64th ISI World Statistics Congress - Ottawa, Canada

64th ISI World Statistics Congress - Ottawa, Canada

Mitigating Bias of Crowdsourced Data of the Impact of the Covid-19 Pandemic on Enterprises


64th ISI World Statistics Congress - Ottawa, Canada

Format: CPS Abstract

Keywords: bias, bootstrap


During the Covid-19 pandemic, BPS-Statistics Indonesia conducted an enterprise survey to capture the impact of the Covid-19 pandemic on their business. This survey was conducted online by blasting survey links to enterprises. Enterprises could decide whether they want to participate or not. Hence, the data collected through this survey is crowdsourced data. This study intends to mitigate bias in this crowdsourced data to produce official statistics, on the number of large-medium and small-micro enterprises at the district level. BPS-Statistics Indonesia normally produces these statistics annually based on paper-based enterprise surveys by assigning enumerators to the selected sample.

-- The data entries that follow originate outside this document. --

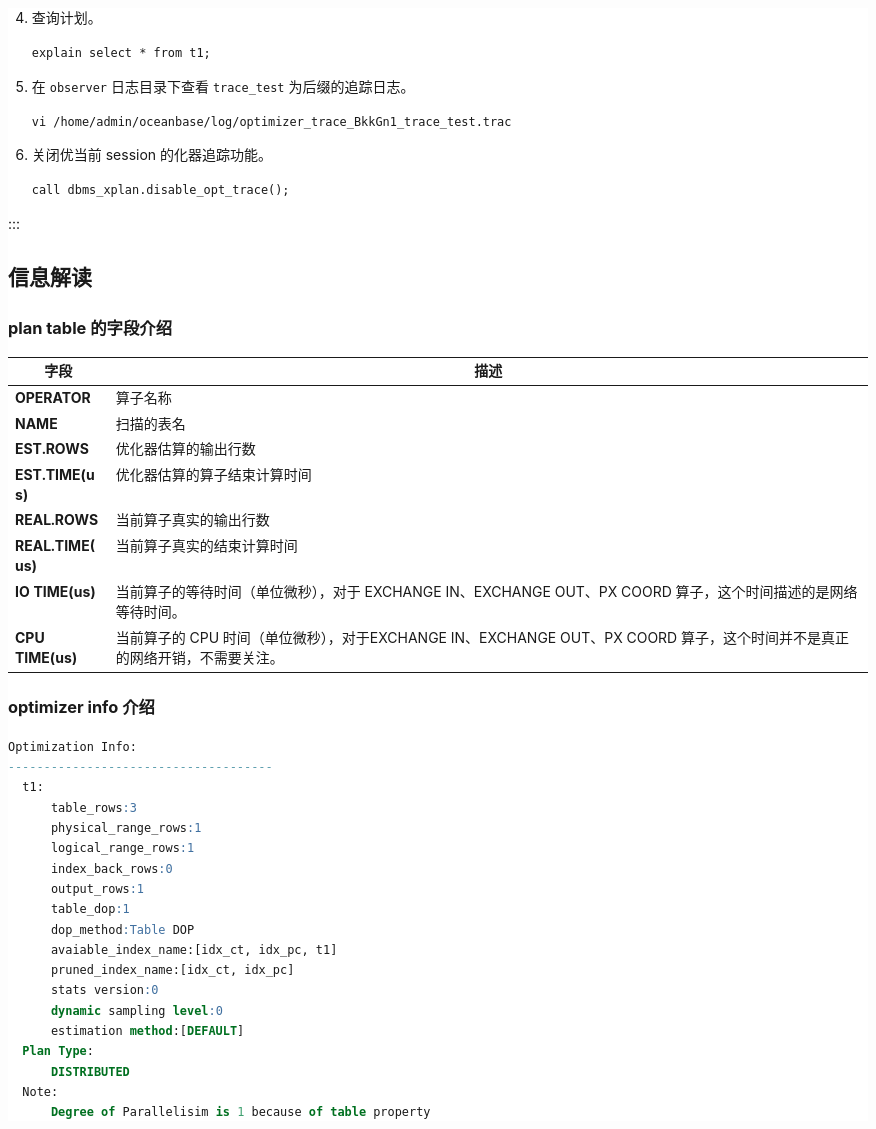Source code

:   4. 查询计划。

      ```
      explain select * from t1;
      ```

  5. 在 `observer` 日志目录下查看 `trace_test` 为后缀的追踪日志。

      ```
      vi /home/admin/oceanbase/log/optimizer_trace_BkkGn1_trace_test.trac
      ```

  6. 关闭优当前 session 的化器追踪功能。

      ```
      call dbms_xplan.disable_opt_trace();
      ```
:::

## 信息解读

### plan table 的字段介绍

|**字段**|**描述**|
|---|---|
| **OPERATOR** | 算子名称 |
| **NAME** | 扫描的表名 |
| **EST.ROWS** | 优化器估算的输出行数 |
| **EST.TIME(us)** | 优化器估算的算子结束计算时间 |
| **REAL.ROWS** | 当前算子真实的输出行数 |
| **REAL.TIME(us)** | 当前算子真实的结束计算时间 |
| **IO TIME(us)** | 当前算子的等待时间（单位微秒），对于 EXCHANGE IN、EXCHANGE OUT、PX COORD 算子，这个时间描述的是网络等待时间。 |
| **CPU TIME(us)** | 当前算子的 CPU 时间（单位微秒），对于EXCHANGE IN、EXCHANGE OUT、PX COORD 算子，这个时间并不是真正的网络开销，不需要关注。 |

### optimizer info 介绍

```sql
Optimization Info:
-------------------------------------
  t1:
      table_rows:3
      physical_range_rows:1	
      logical_range_rows:1
      index_back_rows:0	
      output_rows:1	
      table_dop:1		
      dop_method:Table DOP
      avaiable_index_name:[idx_ct, idx_pc, t1]
      pruned_index_name:[idx_ct, idx_pc]
      stats version:0
      dynamic sampling level:0
      estimation method:[DEFAULT]
  Plan Type:
      DISTRIBUTED
  Note:
      Degree of Parallelisim is 1 because of table property
```

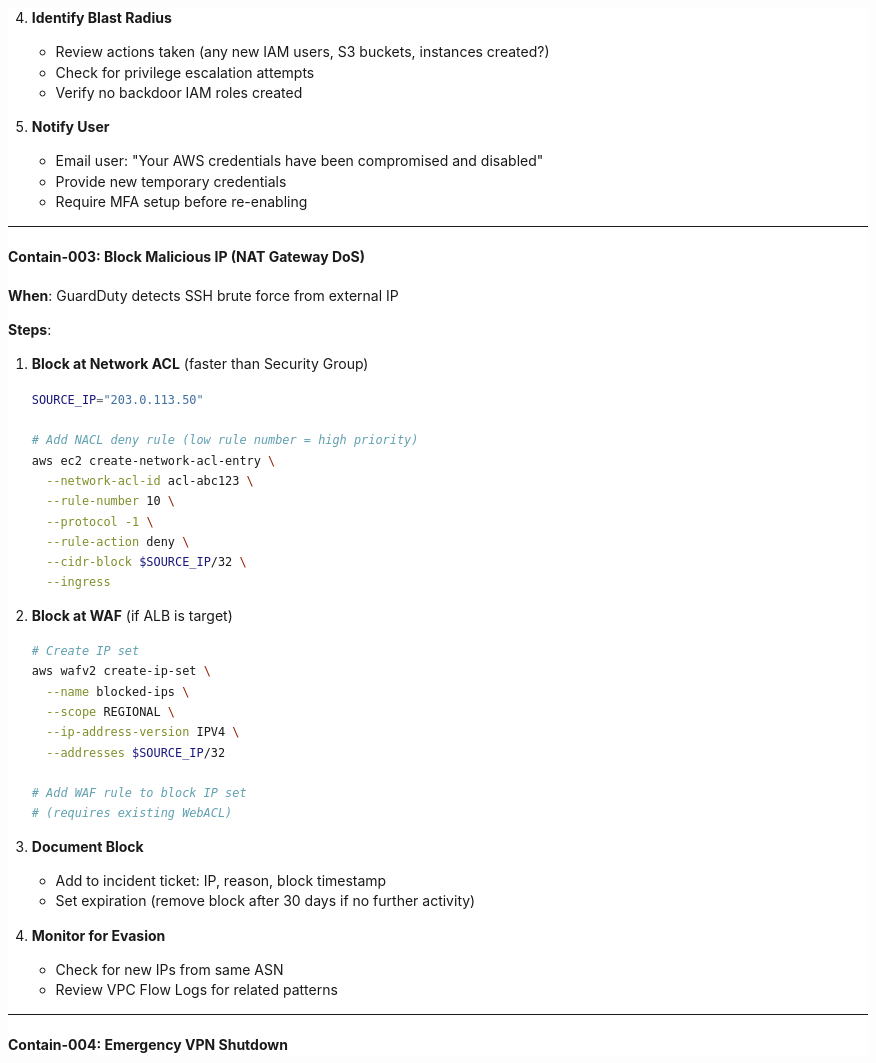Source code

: 4. **Identify Blast Radius**
   - Review actions taken (any new IAM users, S3 buckets, instances created?)
   - Check for privilege escalation attempts
   - Verify no backdoor IAM roles created

5. **Notify User**
   - Email user: "Your AWS credentials have been compromised and disabled"
   - Provide new temporary credentials
   - Require MFA setup before re-enabling

---

#### Contain-003: Block Malicious IP (NAT Gateway DoS)

**When**: GuardDuty detects SSH brute force from external IP

**Steps**:
1. **Block at Network ACL** (faster than Security Group)
   ```bash
   SOURCE_IP="203.0.113.50"

   # Add NACL deny rule (low rule number = high priority)
   aws ec2 create-network-acl-entry \
     --network-acl-id acl-abc123 \
     --rule-number 10 \
     --protocol -1 \
     --rule-action deny \
     --cidr-block $SOURCE_IP/32 \
     --ingress
   ```

2. **Block at WAF** (if ALB is target)
   ```bash
   # Create IP set
   aws wafv2 create-ip-set \
     --name blocked-ips \
     --scope REGIONAL \
     --ip-address-version IPV4 \
     --addresses $SOURCE_IP/32

   # Add WAF rule to block IP set
   # (requires existing WebACL)
   ```

3. **Document Block**
   - Add to incident ticket: IP, reason, block timestamp
   - Set expiration (remove block after 30 days if no further activity)

4. **Monitor for Evasion**
   - Check for new IPs from same ASN
   - Review VPC Flow Logs for related patterns

---

#### Contain-004: Emergency VPN Shutdown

This study starts by developing a pseudo-weight for every district on Java Island Indonesia using the information on the optimum sample size in the respective district. These weights are then used to calculate the initial district-level estimation under a Monte-Carlo simulation called non-parametric bootstrap involving 200 replications. The precision of initial estimations is then improved by applying a small area estimation (SAE) technique, an area-level Empirical Best Linear Unbiased Predictor (EBLUP) estimator under the Fay-Herriot model. The results from applying the SAE method are considered final. The model-based estimations are compared with the results of traditional an enterprise survey released as official statistics. This study reveals that crowdsourced data is reliable to produce official statistics if appropriate estimation techniques are applied, particularly in a tough situation such as the Covid-19 pandemic where most traditional surveys (field enumerations) are canceled.